Even more important is that I could not ‘correct’ the MKH 416 recording to give the low tones the same “short” or “dry” sound that characterises the 4017; one of the main reasons why many a classical music “Ton Meister” grabs a DPA model instead of other mics to record a symphonic orchestra.

Why DPA Microphones’ mics are so good

The reason why DPA Microphones’ microphones are so good is that microphone abuse is part of their manufacturing process and that they go at great lengths to find a mic’s breaking point sound-wise.

How else can you describe a test they ran with their microphones recording a space shuttle launch only 175m from the rocket engine and exposed to flames and chemicals, or taking the microphones to the Arctic to record ambient sounds at -45°C. They have also taken their microphones into the rain to record raindrops and have demonstrated the omnidirectional microphones’ behaviour after being submerged in water.

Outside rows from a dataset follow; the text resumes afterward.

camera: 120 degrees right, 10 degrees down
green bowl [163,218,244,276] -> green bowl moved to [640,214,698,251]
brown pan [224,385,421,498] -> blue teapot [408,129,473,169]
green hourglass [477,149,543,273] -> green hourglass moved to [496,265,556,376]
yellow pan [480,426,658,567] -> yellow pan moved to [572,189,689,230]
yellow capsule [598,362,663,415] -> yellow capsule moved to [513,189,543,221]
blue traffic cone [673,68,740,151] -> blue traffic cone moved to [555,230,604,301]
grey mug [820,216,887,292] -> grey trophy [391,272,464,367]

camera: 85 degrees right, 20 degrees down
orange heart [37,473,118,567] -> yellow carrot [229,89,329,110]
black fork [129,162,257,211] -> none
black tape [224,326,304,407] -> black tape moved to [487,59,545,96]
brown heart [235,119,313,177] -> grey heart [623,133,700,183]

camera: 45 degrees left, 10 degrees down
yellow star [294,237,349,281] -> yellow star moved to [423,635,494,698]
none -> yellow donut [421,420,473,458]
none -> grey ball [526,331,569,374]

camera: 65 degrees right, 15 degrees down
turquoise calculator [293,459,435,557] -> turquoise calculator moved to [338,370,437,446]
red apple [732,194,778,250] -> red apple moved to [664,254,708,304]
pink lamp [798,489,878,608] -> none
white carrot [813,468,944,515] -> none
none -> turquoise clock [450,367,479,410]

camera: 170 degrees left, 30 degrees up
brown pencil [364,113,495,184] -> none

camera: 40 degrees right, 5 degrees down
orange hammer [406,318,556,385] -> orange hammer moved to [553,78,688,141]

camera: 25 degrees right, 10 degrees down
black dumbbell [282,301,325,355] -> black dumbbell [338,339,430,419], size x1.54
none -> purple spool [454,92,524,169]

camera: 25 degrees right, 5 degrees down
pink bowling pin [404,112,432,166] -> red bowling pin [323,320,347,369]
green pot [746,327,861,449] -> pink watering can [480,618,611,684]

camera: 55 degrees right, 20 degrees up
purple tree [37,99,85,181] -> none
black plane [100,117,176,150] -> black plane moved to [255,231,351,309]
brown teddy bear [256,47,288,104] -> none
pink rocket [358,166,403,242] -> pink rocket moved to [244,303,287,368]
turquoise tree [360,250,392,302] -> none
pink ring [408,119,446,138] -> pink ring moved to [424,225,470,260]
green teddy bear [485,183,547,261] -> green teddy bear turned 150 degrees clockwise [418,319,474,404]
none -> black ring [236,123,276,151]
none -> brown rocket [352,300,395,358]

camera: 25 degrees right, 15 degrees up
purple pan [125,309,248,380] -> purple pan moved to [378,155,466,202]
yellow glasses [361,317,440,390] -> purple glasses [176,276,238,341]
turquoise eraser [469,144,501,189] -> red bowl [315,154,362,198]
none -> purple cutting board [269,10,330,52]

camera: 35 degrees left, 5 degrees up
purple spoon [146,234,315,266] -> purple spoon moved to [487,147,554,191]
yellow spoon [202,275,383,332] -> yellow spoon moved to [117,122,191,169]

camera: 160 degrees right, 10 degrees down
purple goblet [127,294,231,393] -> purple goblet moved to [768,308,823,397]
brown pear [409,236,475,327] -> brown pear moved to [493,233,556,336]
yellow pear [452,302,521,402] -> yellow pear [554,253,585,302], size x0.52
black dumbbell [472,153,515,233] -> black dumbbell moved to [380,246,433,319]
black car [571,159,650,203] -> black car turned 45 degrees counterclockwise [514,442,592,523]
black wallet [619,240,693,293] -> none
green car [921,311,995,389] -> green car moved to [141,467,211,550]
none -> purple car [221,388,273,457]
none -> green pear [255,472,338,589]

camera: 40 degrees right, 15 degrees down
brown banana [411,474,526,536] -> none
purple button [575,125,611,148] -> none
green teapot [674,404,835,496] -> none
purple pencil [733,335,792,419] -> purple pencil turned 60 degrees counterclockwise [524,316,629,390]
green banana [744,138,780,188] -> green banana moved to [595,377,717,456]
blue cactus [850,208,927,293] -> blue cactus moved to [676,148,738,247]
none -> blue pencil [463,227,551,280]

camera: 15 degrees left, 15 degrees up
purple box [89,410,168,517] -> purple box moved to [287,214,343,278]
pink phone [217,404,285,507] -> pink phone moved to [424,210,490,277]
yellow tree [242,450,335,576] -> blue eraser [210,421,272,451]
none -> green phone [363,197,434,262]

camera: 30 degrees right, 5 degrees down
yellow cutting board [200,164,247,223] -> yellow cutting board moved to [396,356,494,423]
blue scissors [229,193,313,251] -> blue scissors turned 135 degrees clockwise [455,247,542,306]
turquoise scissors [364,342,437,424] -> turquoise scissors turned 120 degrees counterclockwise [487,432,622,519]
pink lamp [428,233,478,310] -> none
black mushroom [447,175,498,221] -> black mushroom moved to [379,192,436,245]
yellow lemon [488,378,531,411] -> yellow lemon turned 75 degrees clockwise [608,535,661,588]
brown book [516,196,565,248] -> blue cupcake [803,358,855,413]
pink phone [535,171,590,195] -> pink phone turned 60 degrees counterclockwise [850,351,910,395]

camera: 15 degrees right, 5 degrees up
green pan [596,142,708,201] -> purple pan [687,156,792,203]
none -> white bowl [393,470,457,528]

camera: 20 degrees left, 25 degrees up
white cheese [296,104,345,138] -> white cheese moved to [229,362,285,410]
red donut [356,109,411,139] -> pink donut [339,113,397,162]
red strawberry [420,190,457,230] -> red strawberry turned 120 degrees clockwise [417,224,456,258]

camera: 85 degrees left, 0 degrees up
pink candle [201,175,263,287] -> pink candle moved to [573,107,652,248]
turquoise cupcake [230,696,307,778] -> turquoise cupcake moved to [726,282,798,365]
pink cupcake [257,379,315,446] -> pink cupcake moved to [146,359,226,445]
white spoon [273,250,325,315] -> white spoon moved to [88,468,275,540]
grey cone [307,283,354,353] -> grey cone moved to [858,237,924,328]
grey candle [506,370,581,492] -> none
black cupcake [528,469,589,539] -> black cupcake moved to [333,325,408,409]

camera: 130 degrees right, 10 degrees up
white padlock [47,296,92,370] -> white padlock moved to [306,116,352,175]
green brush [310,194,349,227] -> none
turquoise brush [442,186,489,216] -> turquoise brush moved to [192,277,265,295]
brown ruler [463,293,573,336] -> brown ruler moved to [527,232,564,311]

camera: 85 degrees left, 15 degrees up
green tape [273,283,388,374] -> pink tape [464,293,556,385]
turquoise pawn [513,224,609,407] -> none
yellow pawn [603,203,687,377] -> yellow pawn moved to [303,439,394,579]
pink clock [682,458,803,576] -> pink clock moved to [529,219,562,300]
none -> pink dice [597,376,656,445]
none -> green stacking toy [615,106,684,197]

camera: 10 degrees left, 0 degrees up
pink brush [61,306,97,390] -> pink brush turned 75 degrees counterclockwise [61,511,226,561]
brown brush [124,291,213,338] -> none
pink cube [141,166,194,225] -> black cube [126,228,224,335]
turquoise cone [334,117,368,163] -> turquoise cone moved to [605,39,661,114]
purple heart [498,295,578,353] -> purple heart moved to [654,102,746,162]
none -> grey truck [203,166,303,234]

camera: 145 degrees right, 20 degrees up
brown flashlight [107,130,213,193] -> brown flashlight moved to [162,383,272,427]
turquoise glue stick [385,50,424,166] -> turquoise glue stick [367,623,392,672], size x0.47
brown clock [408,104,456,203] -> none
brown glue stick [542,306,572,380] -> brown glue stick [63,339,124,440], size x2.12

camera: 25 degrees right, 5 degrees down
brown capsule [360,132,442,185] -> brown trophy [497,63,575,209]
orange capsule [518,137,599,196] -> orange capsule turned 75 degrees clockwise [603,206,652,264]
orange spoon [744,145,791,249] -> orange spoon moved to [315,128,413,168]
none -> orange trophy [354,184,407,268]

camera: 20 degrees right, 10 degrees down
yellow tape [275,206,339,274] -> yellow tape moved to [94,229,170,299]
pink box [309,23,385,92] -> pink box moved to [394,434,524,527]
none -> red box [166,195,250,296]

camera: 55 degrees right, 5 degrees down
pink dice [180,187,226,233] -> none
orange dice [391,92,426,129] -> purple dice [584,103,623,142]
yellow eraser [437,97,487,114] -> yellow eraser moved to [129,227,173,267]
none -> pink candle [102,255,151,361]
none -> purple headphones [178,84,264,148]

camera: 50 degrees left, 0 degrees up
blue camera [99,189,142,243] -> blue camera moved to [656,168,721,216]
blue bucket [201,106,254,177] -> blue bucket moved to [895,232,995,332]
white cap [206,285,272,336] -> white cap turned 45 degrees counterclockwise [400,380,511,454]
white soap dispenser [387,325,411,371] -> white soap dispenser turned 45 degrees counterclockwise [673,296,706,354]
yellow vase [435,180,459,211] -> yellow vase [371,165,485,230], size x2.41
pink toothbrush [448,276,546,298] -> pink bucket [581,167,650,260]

All of this knocking about happens for one reason only: to find out how the materials in the capsule behave because it is essential to the stability of a microphone that the materials in the cartridge work well together. They must expand and contract together while exposed to heat or cold.

DPA must be the only company that publishes which materials they use and why. They have a treasure trove of information on this matter on their website. One of the things you learn there is that making microphones that capture sound as accurate as physics allow and which perform in all circumstances you would care to use them doesn’t stop at sputtering a bit of gold on a capsule. It involves an in-depth knowledge of sound and physics and an R&D department that goes to extremes to find the best combination for the most accurate sound capture.

The resulting products are pioneering and the best money can buy. The d:dicate 4017 and 4018 are no exception.